### [Work required]
Retype exactly the lines below, beginning with the first and ending with the line where "327 96 11.23" appears.

### [Recorded information]
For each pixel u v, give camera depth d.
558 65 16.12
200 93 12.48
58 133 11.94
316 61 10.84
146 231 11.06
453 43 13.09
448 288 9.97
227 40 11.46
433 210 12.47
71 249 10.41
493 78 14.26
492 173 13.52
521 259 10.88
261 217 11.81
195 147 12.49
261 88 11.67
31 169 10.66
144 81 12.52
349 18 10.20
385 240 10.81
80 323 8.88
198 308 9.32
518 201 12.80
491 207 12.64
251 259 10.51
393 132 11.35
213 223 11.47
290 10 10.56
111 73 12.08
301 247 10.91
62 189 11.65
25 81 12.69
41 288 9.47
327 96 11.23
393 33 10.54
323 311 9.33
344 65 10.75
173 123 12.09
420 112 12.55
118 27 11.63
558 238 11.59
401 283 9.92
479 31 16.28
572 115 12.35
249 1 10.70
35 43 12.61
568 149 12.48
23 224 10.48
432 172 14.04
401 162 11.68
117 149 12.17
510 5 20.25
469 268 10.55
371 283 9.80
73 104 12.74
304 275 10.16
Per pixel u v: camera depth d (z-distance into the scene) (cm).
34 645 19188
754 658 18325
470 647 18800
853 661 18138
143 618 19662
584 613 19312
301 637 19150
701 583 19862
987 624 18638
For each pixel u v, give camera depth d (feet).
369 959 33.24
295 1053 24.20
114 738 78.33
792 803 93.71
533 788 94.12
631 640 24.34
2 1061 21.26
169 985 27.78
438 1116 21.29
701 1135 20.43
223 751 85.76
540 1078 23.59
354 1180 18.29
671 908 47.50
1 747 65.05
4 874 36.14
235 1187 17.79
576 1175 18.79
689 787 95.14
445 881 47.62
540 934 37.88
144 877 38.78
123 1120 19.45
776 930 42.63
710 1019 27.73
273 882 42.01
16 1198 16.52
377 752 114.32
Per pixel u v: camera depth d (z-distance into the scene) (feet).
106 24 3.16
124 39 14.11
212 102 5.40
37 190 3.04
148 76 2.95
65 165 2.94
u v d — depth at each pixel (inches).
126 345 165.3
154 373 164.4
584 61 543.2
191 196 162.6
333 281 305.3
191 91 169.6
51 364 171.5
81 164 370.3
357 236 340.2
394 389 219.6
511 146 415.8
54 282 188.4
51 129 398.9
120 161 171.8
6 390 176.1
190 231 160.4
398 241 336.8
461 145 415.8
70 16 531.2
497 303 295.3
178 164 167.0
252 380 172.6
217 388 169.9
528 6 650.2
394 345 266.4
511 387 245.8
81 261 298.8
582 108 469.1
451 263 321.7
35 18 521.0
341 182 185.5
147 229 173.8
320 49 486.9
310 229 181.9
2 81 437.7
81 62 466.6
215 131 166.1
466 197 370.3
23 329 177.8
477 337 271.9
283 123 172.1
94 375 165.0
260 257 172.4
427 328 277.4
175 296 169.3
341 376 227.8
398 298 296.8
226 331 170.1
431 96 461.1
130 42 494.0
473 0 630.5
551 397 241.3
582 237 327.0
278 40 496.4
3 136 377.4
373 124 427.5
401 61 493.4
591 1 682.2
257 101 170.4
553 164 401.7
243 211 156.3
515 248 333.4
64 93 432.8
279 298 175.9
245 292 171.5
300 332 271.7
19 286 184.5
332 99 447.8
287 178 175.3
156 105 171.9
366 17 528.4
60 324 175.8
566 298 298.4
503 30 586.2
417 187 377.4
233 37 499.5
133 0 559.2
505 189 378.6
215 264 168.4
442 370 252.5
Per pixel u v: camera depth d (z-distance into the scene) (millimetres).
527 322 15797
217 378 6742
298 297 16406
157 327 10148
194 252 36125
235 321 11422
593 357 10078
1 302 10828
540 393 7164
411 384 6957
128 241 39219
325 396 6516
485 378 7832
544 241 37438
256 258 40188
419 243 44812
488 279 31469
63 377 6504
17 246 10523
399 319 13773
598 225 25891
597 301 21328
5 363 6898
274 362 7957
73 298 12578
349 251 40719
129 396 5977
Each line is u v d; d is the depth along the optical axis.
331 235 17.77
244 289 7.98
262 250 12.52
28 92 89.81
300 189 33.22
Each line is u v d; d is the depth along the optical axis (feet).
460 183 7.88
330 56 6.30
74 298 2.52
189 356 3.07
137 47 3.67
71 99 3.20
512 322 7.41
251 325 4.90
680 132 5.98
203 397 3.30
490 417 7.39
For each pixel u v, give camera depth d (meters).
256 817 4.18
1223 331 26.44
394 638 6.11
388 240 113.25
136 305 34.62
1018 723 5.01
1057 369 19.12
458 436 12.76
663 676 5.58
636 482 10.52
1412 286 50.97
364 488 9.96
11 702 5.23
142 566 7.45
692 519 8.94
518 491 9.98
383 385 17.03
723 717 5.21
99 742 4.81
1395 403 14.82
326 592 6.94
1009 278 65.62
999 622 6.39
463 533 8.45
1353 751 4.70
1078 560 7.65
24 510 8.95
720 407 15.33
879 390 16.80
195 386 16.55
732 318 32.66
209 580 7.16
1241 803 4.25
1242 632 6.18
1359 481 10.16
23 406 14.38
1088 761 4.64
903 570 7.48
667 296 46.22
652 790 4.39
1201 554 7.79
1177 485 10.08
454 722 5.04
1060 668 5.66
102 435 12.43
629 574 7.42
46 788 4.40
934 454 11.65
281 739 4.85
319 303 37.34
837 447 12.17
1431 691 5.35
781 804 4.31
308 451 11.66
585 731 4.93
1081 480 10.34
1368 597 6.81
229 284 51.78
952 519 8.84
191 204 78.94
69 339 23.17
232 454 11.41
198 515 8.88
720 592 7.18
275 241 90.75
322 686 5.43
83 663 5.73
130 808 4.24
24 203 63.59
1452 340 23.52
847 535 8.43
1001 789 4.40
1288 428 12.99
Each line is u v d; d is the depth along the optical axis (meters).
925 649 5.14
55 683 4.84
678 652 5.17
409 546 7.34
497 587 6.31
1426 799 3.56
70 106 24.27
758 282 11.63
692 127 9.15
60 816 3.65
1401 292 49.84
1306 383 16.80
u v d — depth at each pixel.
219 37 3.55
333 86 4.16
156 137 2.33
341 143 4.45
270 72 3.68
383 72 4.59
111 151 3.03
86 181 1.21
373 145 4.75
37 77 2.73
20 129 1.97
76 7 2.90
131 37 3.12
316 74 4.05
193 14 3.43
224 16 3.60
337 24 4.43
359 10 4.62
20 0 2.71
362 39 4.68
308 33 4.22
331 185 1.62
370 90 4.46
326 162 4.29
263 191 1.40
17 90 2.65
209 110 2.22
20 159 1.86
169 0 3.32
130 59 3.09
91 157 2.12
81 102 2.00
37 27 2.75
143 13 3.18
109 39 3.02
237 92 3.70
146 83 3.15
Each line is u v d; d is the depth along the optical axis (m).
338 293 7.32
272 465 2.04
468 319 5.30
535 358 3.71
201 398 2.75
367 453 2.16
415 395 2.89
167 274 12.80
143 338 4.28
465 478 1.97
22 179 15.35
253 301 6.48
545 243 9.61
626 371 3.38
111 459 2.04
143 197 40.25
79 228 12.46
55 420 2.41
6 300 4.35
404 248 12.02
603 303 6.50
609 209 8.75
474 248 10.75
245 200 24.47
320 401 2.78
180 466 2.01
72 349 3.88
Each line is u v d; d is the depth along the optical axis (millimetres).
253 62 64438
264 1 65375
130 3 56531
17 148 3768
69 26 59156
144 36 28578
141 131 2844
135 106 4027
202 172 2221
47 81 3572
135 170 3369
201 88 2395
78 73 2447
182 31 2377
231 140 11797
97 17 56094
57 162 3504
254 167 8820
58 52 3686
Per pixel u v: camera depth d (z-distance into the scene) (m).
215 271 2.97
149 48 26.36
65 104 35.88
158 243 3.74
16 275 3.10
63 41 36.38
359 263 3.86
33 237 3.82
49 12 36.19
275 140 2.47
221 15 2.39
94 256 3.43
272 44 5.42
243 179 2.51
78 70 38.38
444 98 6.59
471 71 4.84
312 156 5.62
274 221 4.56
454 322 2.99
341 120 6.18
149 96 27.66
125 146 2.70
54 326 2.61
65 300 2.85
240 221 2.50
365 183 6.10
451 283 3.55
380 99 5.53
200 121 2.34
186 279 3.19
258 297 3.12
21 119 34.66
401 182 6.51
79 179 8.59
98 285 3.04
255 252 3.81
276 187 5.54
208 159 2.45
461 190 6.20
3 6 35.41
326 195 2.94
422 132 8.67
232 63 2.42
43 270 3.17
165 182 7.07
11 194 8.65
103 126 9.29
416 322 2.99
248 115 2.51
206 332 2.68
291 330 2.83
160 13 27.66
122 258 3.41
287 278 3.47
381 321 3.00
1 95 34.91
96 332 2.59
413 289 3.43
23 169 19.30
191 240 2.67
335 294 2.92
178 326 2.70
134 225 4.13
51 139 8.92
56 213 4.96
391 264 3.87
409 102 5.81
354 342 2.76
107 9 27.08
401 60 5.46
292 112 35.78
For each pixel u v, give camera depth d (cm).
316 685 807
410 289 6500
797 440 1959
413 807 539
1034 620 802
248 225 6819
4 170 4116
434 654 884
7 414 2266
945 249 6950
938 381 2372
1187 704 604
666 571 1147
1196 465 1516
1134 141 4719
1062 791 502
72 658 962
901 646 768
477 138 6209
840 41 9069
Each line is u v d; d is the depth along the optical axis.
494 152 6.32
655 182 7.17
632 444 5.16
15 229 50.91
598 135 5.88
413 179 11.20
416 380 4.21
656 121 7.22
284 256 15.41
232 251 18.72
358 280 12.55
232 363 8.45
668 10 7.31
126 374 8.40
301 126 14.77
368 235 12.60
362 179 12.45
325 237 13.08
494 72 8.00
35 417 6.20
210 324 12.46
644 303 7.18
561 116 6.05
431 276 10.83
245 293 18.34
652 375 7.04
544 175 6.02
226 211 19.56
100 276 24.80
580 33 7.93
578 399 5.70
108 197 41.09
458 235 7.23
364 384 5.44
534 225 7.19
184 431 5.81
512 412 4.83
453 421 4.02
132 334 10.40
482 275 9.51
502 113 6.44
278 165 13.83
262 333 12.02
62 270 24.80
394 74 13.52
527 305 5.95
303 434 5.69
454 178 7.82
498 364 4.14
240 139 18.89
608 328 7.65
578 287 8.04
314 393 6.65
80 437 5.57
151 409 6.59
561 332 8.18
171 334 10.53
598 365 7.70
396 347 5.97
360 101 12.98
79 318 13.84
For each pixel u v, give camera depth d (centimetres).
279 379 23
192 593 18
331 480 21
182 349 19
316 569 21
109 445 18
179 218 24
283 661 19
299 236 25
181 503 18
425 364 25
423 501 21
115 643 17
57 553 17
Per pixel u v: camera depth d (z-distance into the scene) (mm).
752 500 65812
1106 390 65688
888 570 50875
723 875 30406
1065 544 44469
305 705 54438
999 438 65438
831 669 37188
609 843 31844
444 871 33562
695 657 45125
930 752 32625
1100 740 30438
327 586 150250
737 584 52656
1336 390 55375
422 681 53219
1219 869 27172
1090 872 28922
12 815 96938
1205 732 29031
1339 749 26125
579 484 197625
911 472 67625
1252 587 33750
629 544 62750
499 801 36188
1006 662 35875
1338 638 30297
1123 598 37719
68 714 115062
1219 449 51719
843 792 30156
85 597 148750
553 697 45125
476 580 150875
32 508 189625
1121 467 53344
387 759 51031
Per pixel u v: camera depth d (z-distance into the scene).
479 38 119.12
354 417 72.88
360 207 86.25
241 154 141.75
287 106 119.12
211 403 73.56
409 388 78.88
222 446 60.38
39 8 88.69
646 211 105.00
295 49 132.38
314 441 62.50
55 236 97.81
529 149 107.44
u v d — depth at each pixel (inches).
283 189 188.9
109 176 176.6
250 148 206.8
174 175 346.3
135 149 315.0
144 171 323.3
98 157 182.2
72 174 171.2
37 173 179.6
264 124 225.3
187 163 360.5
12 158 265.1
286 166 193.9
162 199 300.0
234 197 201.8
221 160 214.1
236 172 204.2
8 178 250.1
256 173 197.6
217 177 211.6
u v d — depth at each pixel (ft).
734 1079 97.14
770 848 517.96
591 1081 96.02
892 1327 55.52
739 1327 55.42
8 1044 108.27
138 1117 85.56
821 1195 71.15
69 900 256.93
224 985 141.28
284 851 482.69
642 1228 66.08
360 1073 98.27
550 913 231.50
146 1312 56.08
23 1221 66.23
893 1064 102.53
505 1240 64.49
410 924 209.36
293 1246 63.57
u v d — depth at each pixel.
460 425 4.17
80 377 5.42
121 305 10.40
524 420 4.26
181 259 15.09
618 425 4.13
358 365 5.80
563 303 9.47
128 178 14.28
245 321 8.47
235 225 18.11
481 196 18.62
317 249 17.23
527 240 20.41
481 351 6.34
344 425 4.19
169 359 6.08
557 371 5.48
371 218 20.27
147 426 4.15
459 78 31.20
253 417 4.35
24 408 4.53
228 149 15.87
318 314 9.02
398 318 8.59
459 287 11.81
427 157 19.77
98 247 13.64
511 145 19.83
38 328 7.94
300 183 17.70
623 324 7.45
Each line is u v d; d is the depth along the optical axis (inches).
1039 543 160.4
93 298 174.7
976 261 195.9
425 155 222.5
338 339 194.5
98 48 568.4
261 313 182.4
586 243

### [Your solution]
For each pixel u v, give camera depth d.
558 65 16.12
200 93 12.48
58 133 11.94
316 61 10.84
146 231 11.06
453 43 13.09
448 288 9.97
227 40 11.46
433 210 12.47
71 249 10.41
493 78 14.26
492 173 13.52
521 259 10.88
261 217 11.81
195 147 12.49
261 88 11.67
31 169 10.66
144 81 12.52
349 18 10.20
385 240 10.81
80 323 8.88
198 308 9.32
518 201 12.80
491 207 12.64
251 259 10.51
393 132 11.35
213 223 11.47
290 10 10.56
111 73 12.08
301 247 10.91
62 189 11.65
25 81 12.69
41 288 9.47
327 96 11.23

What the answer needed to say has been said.